In conclusion, this paper presents a comprehensive hybrid active-passive equalization scheme for lithium ion battery packs, driven by a time-optimized algorithm based on interval search. The combination of a single-winding flyback transformer for active charging and resistive networks for passive discharging enables efficient and rapid balancing. The proposed algorithm dynamically determines the optimal equilibrium target SOC to minimize overall equalization time, outperforming traditional averaging methods by approximately 23% in typical scenarios. Simulation results on a four-cell pack validate the feasibility and effectiveness of the approach. This research contributes to improved battery management for lithium ion battery systems, enhancing performance, safety, and lifespan. As the demand for reliable energy storage grows, such advanced equalization techniques will play a pivotal role in maximizing the potential of lithium ion battery technology.

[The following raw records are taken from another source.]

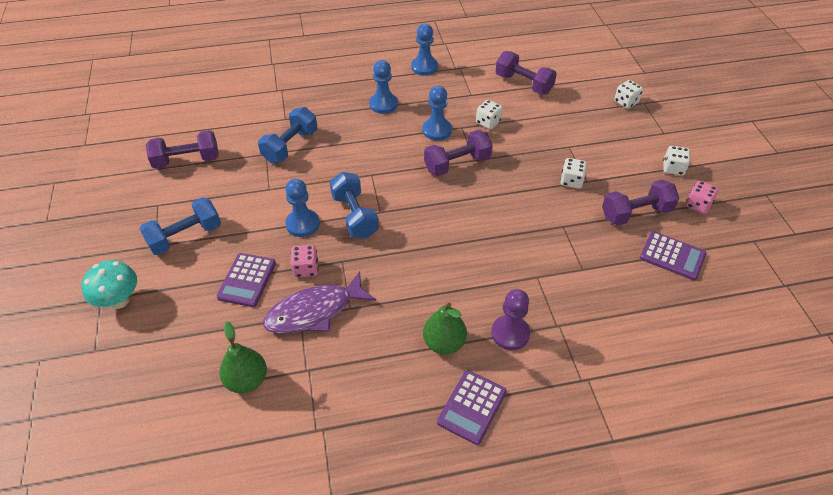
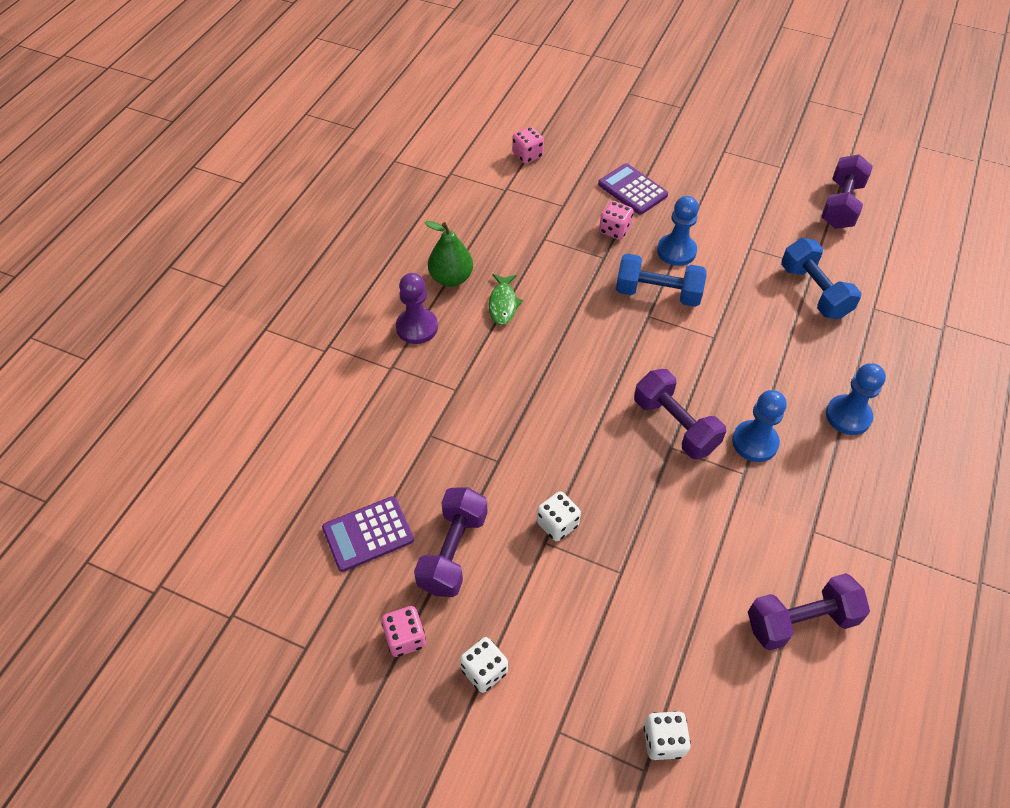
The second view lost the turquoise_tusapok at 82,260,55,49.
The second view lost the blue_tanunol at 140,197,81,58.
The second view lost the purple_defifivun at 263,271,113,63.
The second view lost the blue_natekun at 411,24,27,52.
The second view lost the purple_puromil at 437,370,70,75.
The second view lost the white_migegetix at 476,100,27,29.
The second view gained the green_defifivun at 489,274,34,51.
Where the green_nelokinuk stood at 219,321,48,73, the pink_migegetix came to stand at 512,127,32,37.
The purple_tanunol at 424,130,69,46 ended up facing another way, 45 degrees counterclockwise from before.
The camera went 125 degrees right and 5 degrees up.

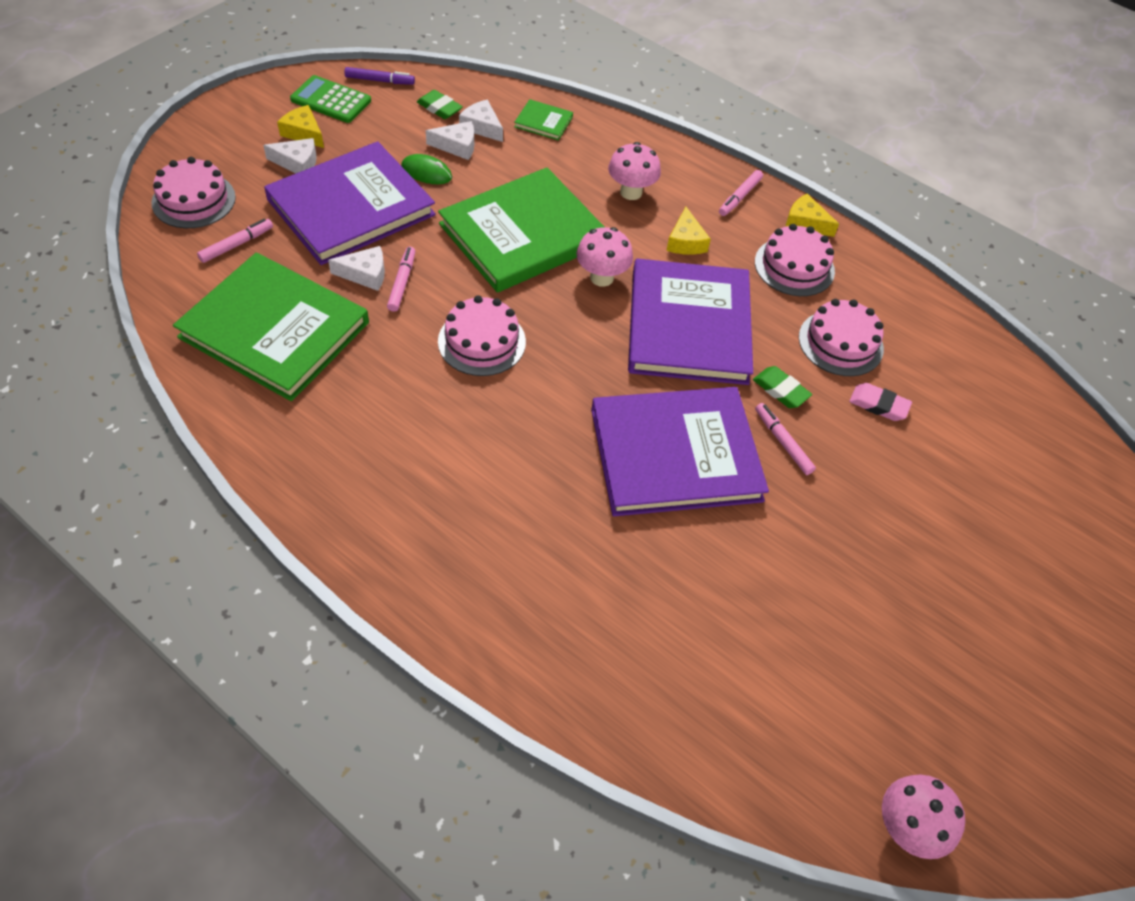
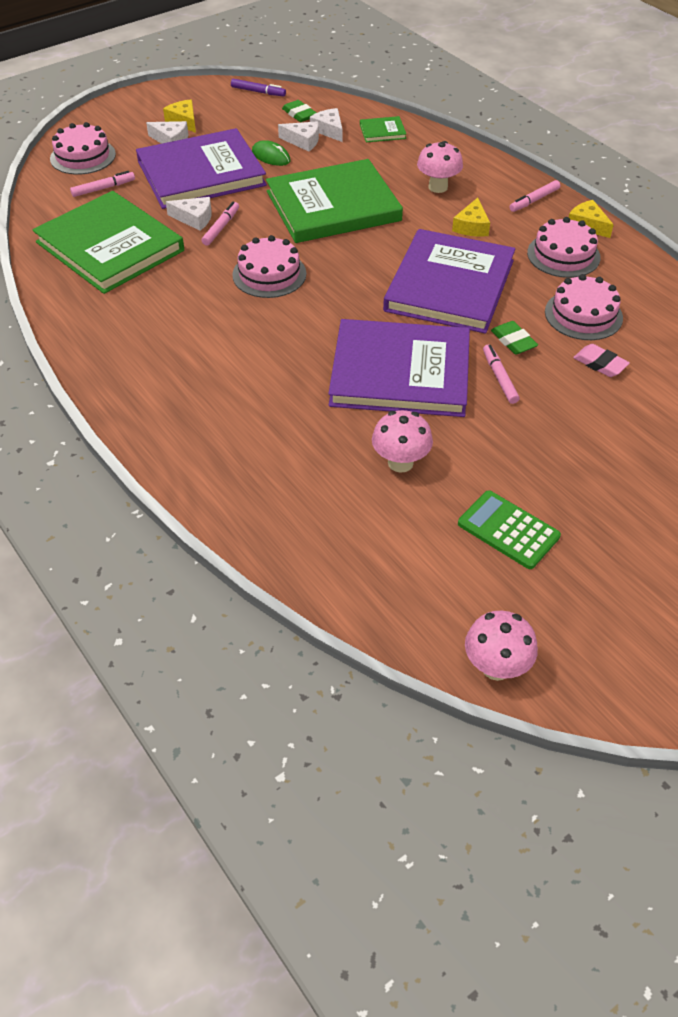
The green_puromil ended up elsewhere, having gone from 290,75,81,48 to 458,490,103,79.
The pink_tusapok ended up elsewhere, having gone from 576,227,57,60 to 372,410,61,63.
The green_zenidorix at 514,99,59,41 ended up facing another way, 45 degrees counterclockwise from before.
The camera went 20 degrees right and 5 degrees down.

The implications of this work extend to various sectors reliant on lithium ion battery packs, including automotive, aerospace, and renewable energy. By reducing equalization time, the system allows for faster charging cycles and better utilization of battery capacity. Moreover, the hybrid design balances cost and performance, making it suitable for mass production. Future directions include hardware implementation and testing under real-world conditions, as well as integration with cloud-based BMS for predictive maintenance. Ultimately, advancing equalization strategies is key to unlocking the full potential of lithium ion battery packs in the transition to sustainable energy systems.
Throughout this paper, the focus has been on the lithium ion battery as the core energy storage element. The methodologies discussed are specifically tailored to address its unique characteristics, such as voltage profiles and degradation mechanisms. By leveraging intelligent control and hybrid topologies, we can overcome the challenges of cell inconsistency, paving the way for more robust and efficient lithium ion battery pack deployments worldwide.